__Exercise tasks__
1 > In the municipal bonds editorial, how much did the 2011 urban infrastructure committee estimate Indian cities would need to invest?
2 > Return everything in the municipal bonds editorial from "This newspaper has" down to "create social tensions.", copied without alteration.

__Excerpted text__
Using municipal bonds to bolster city finances

A robust municipal bond market is only part of the answer, cities most importantly require empowered administrators

Illustration: Jayachandran/Mint
Illustration: Jayachandran/Mint

The ambitious plans for urban renewal in India are currently built on the quicksand of weak city finances. The news that Pune is getting ready to launch the biggest Indian municipal bond issue thus needs to be welcomed—but with caution.

This newspaper has always stuck to the Ambedkarite argument that cities rather than villages are the future. They will drive economic growth, innovation, social mobility and individual freedom. But it is no secret that our cities are becoming increasingly unlivable.

The committee on urban infrastructure headed by Isher Judge Ahluwalia had estimated in its 2011 report that Indian cities would collectively need to invest around Rs40 trillion at constant prices in the two decades to 2031. Some 600 million Indians will be living in cities by then. The inability of cities to meet their growing needs will not only throw the economy off the rails but also create social tensions.

__Stored entries__
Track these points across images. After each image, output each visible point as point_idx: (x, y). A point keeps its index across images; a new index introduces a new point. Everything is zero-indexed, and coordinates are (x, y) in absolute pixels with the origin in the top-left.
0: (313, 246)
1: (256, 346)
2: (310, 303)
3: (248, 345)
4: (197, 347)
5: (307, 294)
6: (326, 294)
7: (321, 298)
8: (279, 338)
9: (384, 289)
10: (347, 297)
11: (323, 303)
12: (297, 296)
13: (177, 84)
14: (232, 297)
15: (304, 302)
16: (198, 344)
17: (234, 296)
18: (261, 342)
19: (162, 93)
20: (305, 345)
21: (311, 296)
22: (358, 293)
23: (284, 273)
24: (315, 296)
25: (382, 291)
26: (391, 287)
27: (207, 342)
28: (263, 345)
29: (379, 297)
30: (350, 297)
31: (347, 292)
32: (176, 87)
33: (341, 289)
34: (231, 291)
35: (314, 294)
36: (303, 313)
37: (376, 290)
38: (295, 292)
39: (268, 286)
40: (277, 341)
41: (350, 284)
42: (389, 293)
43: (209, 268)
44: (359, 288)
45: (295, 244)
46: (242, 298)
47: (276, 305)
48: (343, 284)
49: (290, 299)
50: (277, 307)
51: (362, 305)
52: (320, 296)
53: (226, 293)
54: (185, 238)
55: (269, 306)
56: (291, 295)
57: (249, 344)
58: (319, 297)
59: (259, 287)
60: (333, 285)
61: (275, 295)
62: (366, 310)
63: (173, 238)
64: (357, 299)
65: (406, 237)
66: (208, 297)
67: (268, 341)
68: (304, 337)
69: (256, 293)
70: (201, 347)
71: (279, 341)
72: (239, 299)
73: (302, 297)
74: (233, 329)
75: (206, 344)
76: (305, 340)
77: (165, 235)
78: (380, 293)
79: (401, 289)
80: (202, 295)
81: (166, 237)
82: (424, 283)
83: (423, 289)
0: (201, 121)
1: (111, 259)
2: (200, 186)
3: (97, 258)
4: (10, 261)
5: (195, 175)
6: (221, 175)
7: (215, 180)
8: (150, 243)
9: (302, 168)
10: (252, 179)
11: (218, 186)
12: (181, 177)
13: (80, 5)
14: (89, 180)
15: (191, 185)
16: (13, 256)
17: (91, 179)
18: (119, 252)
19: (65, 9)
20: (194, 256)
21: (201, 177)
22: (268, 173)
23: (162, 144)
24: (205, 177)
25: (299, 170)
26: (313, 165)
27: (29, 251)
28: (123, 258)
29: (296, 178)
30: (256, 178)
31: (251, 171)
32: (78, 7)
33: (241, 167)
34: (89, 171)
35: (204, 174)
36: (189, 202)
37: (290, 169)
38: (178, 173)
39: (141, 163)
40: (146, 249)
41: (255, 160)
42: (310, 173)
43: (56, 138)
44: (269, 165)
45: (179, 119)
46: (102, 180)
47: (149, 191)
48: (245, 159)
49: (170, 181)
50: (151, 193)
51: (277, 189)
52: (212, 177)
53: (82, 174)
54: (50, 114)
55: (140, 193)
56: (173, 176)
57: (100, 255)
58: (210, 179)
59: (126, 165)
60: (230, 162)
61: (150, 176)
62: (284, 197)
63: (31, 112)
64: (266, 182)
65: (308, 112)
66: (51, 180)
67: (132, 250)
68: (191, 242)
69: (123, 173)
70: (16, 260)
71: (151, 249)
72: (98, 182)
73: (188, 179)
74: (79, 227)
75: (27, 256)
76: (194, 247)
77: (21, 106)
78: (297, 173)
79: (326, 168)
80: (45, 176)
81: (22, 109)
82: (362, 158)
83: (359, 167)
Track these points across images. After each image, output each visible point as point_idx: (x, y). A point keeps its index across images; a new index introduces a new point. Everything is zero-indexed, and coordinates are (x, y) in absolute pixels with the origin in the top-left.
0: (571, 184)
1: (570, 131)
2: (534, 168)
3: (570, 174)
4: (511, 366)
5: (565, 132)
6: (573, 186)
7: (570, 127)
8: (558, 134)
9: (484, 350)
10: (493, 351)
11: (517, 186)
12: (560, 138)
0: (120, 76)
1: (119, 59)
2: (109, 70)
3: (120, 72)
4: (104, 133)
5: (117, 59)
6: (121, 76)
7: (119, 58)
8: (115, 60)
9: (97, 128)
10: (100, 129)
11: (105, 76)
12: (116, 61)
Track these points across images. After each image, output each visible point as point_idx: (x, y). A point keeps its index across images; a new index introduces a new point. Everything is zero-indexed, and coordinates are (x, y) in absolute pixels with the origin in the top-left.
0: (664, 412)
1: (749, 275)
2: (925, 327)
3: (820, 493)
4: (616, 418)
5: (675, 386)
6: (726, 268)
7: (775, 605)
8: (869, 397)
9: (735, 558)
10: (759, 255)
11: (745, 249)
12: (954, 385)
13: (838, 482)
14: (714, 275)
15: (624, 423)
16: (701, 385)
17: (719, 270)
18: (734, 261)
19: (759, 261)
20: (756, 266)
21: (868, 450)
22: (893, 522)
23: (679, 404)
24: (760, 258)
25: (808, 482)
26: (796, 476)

* * *

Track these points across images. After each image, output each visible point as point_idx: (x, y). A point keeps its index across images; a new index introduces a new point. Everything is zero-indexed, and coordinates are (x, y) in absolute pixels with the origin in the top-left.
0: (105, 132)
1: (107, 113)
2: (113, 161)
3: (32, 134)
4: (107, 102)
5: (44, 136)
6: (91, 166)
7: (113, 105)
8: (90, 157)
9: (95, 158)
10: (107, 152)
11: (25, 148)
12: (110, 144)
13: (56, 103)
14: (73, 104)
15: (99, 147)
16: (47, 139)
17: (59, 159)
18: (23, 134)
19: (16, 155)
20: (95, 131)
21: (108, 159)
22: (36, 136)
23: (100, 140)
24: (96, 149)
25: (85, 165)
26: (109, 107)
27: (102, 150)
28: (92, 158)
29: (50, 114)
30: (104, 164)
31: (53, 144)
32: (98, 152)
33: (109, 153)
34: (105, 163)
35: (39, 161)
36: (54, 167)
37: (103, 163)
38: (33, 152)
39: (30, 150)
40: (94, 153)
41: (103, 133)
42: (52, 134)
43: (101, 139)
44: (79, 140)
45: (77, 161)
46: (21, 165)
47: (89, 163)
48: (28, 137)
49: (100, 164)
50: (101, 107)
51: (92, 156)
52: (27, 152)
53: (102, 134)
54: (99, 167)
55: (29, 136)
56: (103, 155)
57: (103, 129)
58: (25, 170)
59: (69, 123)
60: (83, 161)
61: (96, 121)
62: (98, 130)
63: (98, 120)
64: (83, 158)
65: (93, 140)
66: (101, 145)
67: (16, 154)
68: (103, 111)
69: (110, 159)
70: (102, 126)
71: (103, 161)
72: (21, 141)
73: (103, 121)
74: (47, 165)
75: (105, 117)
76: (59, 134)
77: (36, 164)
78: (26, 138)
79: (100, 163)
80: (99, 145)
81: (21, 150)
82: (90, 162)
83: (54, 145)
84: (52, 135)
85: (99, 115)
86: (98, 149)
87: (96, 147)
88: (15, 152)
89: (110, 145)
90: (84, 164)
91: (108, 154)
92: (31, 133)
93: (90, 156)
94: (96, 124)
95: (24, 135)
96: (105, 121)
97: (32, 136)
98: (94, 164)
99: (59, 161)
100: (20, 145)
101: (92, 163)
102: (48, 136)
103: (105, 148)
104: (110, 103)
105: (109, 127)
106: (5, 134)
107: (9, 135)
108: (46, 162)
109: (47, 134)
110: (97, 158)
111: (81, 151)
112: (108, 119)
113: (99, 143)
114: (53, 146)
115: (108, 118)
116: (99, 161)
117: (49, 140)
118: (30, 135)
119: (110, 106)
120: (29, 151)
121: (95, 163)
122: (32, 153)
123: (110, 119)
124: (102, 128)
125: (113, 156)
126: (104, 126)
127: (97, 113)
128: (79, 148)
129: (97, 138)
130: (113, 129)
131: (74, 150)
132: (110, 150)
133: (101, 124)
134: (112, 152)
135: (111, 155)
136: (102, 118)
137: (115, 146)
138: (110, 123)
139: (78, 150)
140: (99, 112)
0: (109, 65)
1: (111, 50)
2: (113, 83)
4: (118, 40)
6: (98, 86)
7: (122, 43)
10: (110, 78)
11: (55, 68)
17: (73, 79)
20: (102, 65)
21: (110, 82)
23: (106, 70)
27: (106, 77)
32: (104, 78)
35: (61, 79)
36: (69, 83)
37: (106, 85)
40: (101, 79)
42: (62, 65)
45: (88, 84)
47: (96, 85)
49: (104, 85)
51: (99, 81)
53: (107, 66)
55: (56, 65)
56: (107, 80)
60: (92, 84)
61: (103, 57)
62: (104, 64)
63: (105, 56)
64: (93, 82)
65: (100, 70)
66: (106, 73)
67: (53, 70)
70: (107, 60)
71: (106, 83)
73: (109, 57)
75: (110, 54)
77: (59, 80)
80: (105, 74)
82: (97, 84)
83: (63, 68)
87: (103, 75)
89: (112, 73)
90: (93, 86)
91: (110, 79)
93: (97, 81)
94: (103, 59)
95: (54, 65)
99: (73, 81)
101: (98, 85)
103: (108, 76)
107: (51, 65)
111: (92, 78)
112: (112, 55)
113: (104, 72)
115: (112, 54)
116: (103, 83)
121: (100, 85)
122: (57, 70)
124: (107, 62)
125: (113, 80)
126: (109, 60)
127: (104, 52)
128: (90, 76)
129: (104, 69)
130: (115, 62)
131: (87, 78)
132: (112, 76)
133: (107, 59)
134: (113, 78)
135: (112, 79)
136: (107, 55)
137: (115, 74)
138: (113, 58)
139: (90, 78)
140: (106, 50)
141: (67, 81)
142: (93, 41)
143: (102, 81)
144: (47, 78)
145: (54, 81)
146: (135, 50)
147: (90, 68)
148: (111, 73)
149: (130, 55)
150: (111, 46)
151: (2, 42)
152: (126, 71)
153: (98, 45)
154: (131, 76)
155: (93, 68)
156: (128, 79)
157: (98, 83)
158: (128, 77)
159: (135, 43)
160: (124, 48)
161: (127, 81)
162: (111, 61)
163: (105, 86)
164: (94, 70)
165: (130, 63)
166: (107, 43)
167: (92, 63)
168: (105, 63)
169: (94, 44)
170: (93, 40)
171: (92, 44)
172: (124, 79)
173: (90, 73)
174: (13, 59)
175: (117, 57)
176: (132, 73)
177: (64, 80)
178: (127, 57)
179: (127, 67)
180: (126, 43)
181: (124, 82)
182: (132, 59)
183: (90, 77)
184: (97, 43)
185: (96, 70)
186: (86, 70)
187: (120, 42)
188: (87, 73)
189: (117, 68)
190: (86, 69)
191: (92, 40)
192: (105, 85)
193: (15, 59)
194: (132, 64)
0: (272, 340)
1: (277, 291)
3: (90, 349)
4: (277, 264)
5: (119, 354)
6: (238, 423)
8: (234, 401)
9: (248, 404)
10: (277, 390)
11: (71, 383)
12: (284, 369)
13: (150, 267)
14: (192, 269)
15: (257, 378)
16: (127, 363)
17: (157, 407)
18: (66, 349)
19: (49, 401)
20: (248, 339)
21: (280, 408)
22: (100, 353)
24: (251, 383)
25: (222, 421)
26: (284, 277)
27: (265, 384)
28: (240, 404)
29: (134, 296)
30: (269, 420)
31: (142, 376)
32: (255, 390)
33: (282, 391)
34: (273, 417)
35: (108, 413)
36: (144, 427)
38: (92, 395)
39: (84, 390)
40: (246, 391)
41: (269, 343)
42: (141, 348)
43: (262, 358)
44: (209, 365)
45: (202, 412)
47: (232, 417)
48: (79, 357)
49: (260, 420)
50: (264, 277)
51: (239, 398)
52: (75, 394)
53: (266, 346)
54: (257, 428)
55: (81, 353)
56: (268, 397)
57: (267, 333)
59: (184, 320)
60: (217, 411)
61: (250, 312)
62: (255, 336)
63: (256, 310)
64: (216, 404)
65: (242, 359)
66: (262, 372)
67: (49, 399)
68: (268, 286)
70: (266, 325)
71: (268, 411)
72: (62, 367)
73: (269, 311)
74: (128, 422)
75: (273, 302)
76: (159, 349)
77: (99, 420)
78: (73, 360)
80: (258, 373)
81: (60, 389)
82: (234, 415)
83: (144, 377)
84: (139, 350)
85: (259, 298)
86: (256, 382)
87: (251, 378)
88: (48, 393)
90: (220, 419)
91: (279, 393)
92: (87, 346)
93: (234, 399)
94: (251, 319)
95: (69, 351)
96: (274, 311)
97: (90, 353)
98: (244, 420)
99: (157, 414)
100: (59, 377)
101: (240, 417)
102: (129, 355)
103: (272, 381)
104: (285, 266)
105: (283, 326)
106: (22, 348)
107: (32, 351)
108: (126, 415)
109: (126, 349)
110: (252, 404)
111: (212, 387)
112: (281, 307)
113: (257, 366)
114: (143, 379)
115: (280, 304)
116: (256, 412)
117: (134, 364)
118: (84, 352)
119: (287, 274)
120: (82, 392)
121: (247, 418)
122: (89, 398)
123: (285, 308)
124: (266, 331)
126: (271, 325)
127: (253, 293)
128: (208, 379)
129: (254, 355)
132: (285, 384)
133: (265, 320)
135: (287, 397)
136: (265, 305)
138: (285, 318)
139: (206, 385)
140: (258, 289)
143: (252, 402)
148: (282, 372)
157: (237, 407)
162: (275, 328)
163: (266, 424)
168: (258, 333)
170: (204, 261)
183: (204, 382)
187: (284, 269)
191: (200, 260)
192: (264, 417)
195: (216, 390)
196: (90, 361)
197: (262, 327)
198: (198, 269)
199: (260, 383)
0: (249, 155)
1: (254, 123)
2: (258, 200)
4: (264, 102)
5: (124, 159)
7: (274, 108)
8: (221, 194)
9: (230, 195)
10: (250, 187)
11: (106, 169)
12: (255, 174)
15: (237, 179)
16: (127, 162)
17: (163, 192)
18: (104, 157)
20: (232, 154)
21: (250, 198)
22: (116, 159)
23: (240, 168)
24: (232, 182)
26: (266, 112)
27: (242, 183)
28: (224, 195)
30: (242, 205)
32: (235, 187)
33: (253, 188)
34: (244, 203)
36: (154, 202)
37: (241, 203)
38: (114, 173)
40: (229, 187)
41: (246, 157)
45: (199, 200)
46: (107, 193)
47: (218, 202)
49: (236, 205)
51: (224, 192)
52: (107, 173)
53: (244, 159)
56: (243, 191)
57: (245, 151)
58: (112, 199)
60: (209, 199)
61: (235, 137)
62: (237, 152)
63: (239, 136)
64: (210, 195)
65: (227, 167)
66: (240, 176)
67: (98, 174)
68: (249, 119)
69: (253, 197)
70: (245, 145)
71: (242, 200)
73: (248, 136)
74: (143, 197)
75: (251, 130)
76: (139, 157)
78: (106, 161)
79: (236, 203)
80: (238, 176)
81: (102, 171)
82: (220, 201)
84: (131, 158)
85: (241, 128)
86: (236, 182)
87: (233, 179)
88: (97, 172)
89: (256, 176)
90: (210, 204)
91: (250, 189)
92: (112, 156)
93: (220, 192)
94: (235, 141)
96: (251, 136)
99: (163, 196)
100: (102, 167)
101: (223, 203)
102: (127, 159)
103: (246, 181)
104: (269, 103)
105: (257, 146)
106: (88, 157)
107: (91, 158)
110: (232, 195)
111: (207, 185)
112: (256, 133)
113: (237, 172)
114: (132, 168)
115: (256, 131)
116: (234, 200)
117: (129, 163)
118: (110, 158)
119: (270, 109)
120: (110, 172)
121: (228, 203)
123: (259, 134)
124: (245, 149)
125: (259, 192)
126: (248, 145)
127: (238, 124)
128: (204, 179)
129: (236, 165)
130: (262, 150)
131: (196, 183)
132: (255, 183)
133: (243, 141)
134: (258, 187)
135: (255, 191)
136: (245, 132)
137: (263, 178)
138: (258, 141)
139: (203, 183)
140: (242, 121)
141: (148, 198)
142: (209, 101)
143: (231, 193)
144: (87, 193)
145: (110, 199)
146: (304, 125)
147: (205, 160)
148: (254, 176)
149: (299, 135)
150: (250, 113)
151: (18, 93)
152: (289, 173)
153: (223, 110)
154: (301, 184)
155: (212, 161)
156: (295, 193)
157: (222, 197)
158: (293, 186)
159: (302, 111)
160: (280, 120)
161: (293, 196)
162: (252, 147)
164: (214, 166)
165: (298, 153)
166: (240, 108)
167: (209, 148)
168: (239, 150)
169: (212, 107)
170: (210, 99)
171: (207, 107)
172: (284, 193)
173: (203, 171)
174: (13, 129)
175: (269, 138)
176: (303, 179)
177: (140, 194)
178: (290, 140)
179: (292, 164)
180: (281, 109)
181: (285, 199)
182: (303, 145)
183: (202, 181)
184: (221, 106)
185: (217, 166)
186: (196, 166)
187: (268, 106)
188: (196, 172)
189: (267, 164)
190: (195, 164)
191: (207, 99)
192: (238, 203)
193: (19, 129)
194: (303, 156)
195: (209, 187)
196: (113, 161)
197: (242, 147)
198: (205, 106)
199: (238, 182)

__Solution list__
1 > Around Rs40 trillion at constant prices over the two decades to 2031.

2 >
This newspaper has always stuck to the Ambedkarite argument that cities rather than villages are the future. They will drive economic growth, innovation, social mobility and individual freedom. But it is no secret that our cities are becoming increasingly unlivable.

The committee on urban infrastructure headed by Isher Judge Ahluwalia had estimated in its 2011 report that Indian cities would collectively need to invest around Rs40 trillion at constant prices in the two decades to 2031. Some 600 million Indians will be living in cities by then. The inability of cities to meet their growing needs will not only throw the economy off the rails but also create social tensions.